Il Dubbio, 9 settembre 2023

Testimonianze e prove raccolte rivelano un’azione finalizzata a terrorizzare e addomesticare i detenuti. Questo e altro ancora nelle motivazioni sulla condanna dei cinque agenti penitenziari. Nel frattempo a rischio il reato di tortura.

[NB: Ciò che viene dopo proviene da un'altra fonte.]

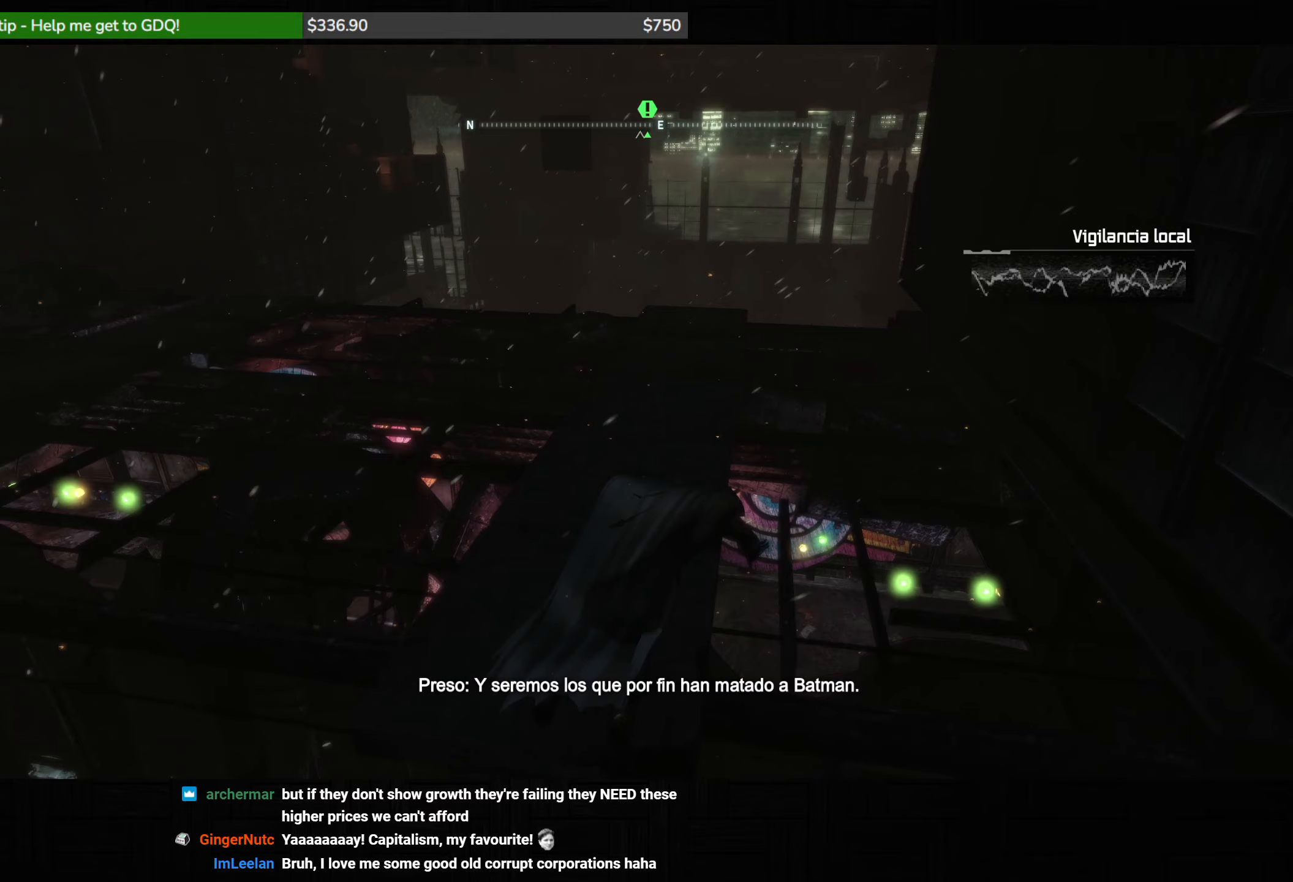
{"keys": ["a", "w"], "mouse": [], "events": [[367, "space", "up"], [400, "a", "down"]]}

“Un vero e proprio esercizio di violenza, di abuso della forza pubblica e di abuso di autorità, perpetrato ad opera di componenti dell’apparato pubblico di custodia e, quindi, di appartenenti alle pubbliche Istituzioni”. E tale violenza, per di più, “non è stata affatto esercitata in forma istantanea, subitanea e isolata, ma si è piuttosto tradotta in plurimi, reiterati e distinti atti, tra loro legati tutti dall’unitario intento, portato avanti dagli odierni cinque imputati e condiviso anche dagli altri dieci imputati in procedimento connesso, di dar vita ad una punizione di A. che potesse valere “d’esempio” per tutti gli altri detenuti collocati nel reparto isolamento, così da ivi imporre l’ordine mediante il terrore e in modo di riaffermare, in quel contesto, rapporti di dominio mediante l’uso di esemplari forme di violenza collettiva”. Sono alcuni passaggi delle motivazioni, da poco depositate, riguardanti la sentenza di condanna nei confronti dei cinque agenti penitenziari del carcere di San Gimignano, con pene da 5 anni e 10 mesi fino a 6 anni e 6 mesi per torture, falso e minaccia aggravata nei confronti del detenuto tunisino.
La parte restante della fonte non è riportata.